• **TASK**
Could you reproduce the pandas question below word for word, including its code?

• **TEXT TO READ**
My use case is that I want to apply
a function to each row of pandas
dataframe
. The function to be applied has some additional parameters than the row data itself and it does return more than one value. My current implementation is below
def func_apply(x, p1, p2, p3):
return x.name, p1, p2, p3
In func_apply
parameters are returned back just to manifest the situation. In actual scenario, this function takes networkx
graph as input and reads transformations from the dataframe
row and performs those transformations on the graph. So, the func_apply
is not as simple as it looks in this example. Below is the dataframe
data = pd.DataFrame()
data['col1'] = np.random.normal(size = 15000)
data['col2'] = np.random.normal(size = 15000)
New columns are added to the dataframe
with the following line
data[['col3', 'col4', 'col5', 'col6']] = data.apply(func_apply,axis=1, result_type='expand', p1='a', p2='b', p3 = 'c')

• **DATASET**
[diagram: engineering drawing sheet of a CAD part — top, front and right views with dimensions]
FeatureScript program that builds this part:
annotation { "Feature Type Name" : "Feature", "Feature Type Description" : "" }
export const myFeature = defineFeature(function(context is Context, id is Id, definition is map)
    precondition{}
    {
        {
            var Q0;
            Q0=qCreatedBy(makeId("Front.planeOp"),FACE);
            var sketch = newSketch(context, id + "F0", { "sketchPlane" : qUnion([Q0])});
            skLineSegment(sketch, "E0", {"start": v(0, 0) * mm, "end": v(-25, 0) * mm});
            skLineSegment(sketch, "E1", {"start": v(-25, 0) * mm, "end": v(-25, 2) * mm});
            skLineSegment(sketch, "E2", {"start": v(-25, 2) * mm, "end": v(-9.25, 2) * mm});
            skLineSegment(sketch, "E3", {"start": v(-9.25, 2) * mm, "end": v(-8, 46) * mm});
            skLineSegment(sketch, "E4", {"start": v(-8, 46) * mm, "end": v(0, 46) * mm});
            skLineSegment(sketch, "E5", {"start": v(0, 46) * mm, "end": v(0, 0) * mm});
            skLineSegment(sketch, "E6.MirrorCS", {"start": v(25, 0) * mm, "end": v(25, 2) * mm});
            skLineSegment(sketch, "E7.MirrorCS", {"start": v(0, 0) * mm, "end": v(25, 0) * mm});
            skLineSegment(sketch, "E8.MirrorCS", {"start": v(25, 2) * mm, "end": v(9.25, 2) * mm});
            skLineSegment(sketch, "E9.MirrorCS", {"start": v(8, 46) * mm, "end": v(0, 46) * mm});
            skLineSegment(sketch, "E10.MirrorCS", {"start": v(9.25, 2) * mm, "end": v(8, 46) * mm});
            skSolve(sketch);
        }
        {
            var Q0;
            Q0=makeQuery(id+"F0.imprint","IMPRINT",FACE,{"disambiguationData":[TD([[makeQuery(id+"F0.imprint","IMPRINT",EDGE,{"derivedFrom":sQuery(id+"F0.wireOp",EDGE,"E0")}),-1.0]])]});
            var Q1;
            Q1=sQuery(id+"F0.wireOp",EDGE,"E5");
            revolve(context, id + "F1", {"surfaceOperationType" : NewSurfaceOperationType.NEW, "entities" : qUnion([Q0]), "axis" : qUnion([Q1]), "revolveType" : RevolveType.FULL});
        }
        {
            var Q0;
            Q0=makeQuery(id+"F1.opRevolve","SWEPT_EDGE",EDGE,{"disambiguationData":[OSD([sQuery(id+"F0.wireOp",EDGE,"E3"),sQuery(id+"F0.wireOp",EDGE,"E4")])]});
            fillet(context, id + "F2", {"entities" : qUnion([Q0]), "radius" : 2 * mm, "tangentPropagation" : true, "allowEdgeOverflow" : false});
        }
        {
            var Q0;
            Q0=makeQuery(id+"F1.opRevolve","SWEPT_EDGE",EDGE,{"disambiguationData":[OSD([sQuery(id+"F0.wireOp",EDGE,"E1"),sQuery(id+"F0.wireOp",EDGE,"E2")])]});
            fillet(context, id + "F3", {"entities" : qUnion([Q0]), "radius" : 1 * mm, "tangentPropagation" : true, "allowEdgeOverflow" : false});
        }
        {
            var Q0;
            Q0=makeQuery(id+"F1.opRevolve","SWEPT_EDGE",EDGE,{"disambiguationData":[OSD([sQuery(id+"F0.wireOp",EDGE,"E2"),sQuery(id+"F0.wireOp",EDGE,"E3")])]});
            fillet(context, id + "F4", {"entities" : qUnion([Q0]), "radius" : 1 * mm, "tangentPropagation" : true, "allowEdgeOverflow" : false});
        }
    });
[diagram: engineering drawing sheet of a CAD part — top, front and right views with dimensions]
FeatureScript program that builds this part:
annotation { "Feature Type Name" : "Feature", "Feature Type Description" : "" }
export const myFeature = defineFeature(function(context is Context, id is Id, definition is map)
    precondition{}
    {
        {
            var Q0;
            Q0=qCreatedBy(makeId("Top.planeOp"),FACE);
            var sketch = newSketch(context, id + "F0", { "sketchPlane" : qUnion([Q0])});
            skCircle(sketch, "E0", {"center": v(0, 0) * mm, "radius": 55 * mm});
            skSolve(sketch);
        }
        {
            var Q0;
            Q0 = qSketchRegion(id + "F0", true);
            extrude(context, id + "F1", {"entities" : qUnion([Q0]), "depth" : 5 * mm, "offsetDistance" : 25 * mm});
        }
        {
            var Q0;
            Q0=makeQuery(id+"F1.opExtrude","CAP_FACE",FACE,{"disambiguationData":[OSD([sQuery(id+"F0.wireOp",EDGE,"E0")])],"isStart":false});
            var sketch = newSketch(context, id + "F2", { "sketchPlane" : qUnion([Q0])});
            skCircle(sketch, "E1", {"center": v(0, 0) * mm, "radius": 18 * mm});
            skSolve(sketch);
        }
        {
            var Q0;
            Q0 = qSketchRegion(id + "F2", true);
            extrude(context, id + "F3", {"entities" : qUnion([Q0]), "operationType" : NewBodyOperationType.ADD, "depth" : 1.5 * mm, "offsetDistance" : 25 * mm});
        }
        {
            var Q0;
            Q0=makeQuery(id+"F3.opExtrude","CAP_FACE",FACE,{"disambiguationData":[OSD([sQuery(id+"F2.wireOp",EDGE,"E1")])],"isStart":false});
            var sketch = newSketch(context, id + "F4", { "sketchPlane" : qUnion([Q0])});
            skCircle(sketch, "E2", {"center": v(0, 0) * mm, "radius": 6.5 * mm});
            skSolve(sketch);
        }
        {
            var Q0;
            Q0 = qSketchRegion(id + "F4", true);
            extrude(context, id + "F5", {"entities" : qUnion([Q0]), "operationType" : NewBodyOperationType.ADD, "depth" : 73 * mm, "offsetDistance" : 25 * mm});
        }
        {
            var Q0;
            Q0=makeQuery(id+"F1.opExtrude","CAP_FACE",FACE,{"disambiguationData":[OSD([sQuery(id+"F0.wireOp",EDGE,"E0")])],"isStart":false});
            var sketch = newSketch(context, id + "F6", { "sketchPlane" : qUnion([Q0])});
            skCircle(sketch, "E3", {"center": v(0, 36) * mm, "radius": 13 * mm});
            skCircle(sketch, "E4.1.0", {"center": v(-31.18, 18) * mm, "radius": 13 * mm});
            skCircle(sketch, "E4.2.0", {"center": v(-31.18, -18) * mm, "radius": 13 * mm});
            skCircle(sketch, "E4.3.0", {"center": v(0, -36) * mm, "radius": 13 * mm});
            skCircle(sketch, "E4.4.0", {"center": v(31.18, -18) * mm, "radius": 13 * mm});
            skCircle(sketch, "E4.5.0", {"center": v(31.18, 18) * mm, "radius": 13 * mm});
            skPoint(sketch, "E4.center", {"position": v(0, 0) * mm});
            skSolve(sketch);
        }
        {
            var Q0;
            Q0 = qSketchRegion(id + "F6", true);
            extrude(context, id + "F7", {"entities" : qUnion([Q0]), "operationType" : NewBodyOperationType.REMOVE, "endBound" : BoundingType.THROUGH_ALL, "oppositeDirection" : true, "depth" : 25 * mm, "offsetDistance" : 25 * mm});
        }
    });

• **RESPONSE**
My use case is that I want to apply
a function to each row of pandas
dataframe
. The function to be applied has some additional parameters than the row data itself and it does return more than one value. My current implementation is below
def func_apply(x, p1, p2, p3):
return x.name, p1, p2, p3
In func_apply
parameters are returned back just to manifest the situation. In actual scenario, this function takes networkx
graph as input and reads transformations from the dataframe
row and performs those transformations on the graph. So, the func_apply
is not as simple as it looks in this example. Below is the dataframe
data = pd.DataFrame()
data['col1'] = np.random.normal(size = 15000)
data['col2'] = np.random.normal(size = 15000)
New columns are added to the dataframe
with the following line
data[['col3', 'col4', 'col5', 'col6']] = data.apply(func_apply,axis=1, result_type='expand', p1='a', p2='b', p3 = 'c')